----- DOCUMENT EXCERPT -----

The fact that members of Congress represent privileged Americans is controversial. Some argue that the composition of Congress does not provide adequate representation for ordinary Americans. Others believe that a group of demographically average Americans would have difficulty making major policy decisions and that elites can represent people who have different personal characteristics from themselves.

It is important to note that Congress has gradually become less male and less white. Between 1950 and 2005 the number of women senators rose from 2 to 14, and female representatives have increased from 10 to 68. There were 40 black representatives in the 109th Congress, as compared to 2 in the 82nd (1951-52). Although there is only one black senator in the 109th Congress, there were none in the 82nd Congress. Today, the House has 23 Hispanics, and the Senate has 2. The 109th Congress also has 5 Asian Representatives and 2 Asian senators.

-----

REQUEST 1 —
Write out the part of the passage on the makeup of Congress from "It is important" up to and including "2 Asian senators.".

----- RECORD SET -----

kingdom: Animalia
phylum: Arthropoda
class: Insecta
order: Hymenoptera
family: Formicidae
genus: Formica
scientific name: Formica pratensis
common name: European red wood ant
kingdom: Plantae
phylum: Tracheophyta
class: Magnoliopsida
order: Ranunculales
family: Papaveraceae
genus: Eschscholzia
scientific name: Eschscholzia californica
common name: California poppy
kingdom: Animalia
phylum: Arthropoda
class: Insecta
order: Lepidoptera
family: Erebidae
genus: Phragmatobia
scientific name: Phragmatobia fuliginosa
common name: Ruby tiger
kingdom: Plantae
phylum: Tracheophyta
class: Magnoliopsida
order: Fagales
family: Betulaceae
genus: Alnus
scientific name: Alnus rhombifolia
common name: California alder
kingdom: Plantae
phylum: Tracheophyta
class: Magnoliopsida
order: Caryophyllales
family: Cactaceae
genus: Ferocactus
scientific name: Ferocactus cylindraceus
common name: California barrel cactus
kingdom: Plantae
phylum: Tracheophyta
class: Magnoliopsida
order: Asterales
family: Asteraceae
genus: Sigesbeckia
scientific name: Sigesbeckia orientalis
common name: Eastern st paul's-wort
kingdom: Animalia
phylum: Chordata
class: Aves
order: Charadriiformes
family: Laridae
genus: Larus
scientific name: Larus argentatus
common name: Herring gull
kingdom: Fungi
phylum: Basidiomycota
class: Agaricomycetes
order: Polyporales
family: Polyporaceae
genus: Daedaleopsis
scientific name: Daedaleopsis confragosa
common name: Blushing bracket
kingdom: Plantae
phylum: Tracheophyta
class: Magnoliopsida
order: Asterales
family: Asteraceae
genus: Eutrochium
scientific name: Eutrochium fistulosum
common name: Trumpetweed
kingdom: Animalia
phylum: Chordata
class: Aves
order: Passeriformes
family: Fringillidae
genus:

-----

REQUEST 2 —
Give again, without any change, the lines of the records from the line with "kingdom: Fungi" up to and including the final line of the records.

EXERCISE RESULT 1 —
It is important to note that Congress has gradually become less male and less white. Between 1950 and 2005 the number of women senators rose from 2 to 14, and female representatives have increased from 10 to 68. There were 40 black representatives in the 109th Congress, as compared to 2 in the 82nd (1951-52). Although there is only one black senator in the 109th Congress, there were none in the 82nd Congress. Today, the House has 23 Hispanics, and the Senate has 2. The 109th Congress also has 5 Asian Representatives and 2 Asian senators.

EXERCISE RESULT 2 —
kingdom: Fungi
phylum: Basidiomycota
class: Agaricomycetes
order: Polyporales
family: Polyporaceae
genus: Daedaleopsis
scientific name: Daedaleopsis confragosa
common name: Blushing bracket
kingdom: Plantae
phylum: Tracheophyta
class: Magnoliopsida
order: Asterales
family: Asteraceae
genus: Eutrochium
scientific name: Eutrochium fistulosum
common name: Trumpetweed
kingdom: Animalia
phylum: Chordata
class: Aves
order: Passeriformes
family: Fringillidae
genus:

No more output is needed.